DATA FOR ANALYSIS: Begin
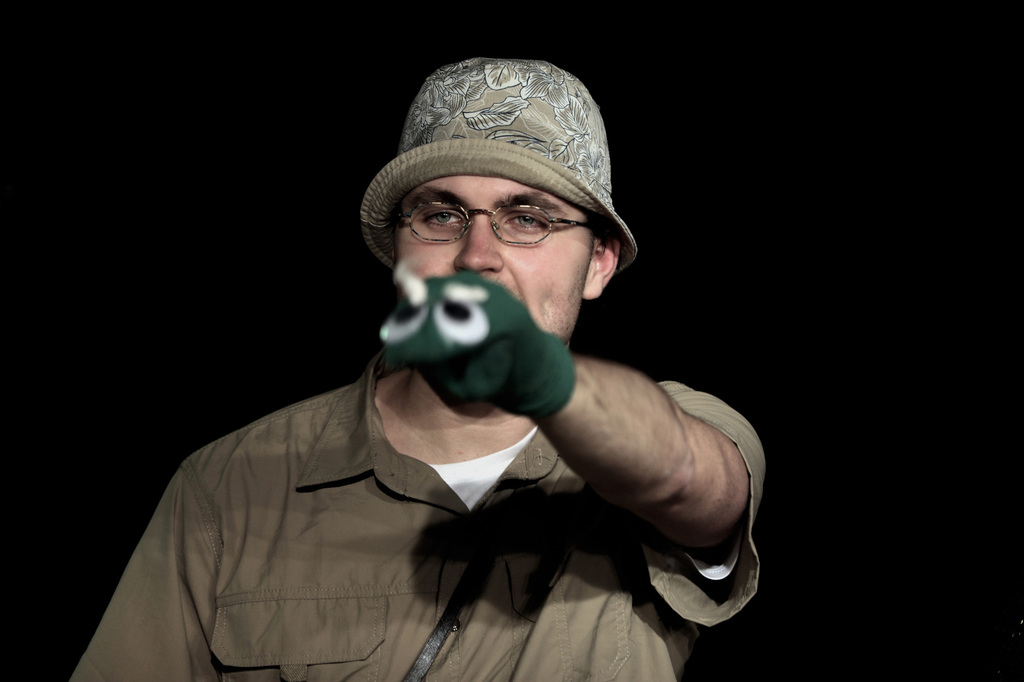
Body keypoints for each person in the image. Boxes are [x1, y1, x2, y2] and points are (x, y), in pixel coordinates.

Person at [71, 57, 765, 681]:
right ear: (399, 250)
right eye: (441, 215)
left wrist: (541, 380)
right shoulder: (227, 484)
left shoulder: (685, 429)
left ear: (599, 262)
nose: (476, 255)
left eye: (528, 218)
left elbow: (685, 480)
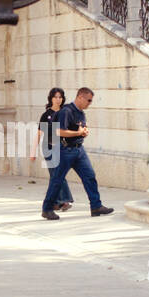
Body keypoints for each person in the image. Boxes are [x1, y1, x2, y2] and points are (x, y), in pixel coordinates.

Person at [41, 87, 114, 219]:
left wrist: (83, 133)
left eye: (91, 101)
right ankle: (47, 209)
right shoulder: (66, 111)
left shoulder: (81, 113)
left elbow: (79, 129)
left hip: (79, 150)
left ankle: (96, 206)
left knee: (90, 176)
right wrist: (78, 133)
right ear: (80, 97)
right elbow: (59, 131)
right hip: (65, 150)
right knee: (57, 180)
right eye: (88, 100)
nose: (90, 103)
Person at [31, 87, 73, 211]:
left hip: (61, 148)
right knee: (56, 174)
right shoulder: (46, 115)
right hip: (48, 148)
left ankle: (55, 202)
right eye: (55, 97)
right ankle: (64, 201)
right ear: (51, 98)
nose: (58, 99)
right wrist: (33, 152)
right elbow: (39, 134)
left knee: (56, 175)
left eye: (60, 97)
DATA FOR ANALYSIS: End
ASSIGNMENT - Only a number is wanted here: how many lines in the data above include the string "wrist"?

EXERCISE RESULT - 4